The average 30-year rate climbed to 5% for the week ended Thursday from 4.92% the previous week, Freddie said.
The 15-year rate increased to 4.43% from 4.37%, the McLean, Va., government-sponsored enterprise said.
Rising borrowing costs reduced mortgage applications last week. The Mortgage Bankers Association's index of applications to purchase a home or refinance fell 14% and home builders broke ground on fewer homes than expected in September. A government tax credit for first-time homebuyers is set to expire at the end of November.
"It's going to be a long road to recovery," said Scott Brown, chief economist at Raymond James & Associates Inc. in St. Petersburg, Fla. "It's going to be pretty gradual."
The Federal Reserve set out last year to encourage lower mortgage rates by pledging to buy bonds backed by home loans.

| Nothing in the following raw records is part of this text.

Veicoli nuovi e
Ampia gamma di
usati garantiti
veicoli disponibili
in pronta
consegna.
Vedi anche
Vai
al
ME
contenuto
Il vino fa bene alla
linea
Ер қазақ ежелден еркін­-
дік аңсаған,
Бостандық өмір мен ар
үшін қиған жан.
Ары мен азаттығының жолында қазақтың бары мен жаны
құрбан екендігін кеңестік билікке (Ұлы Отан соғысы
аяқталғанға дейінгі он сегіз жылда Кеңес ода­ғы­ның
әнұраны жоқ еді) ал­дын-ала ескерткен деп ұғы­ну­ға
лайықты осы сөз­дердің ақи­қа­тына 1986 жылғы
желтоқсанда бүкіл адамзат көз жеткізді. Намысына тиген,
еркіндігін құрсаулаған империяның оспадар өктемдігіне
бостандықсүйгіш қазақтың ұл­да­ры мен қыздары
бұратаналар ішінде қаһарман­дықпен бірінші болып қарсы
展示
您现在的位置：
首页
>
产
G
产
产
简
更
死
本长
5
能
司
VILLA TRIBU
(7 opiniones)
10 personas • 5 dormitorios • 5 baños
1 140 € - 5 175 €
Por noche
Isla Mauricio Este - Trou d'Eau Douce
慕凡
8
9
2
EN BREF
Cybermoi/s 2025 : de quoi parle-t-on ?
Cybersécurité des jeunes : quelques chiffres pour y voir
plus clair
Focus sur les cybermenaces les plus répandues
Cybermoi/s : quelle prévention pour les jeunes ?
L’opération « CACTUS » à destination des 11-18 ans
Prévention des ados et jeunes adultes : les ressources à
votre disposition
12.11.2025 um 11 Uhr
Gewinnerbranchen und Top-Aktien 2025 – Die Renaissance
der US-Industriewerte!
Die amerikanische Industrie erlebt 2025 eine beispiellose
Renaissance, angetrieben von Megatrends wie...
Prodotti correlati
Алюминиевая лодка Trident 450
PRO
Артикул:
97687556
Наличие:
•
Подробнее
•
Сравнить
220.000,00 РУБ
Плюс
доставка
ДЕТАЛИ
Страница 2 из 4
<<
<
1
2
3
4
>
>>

It increased the size of the program to $1.25 trillion in March.
The purchases of mortgage-backed securities guaranteed by Fannie Mae, Freddie and the Government National Mortgage Association brought down yields and allowed lenders to reduce rates on new loans while still selling the securities backed by them at a profit. The plan helped drive mortgage rates to a record low of 4.78% twice in April.
The central bank's purchasing program is scheduled to end in the first quarter of next year.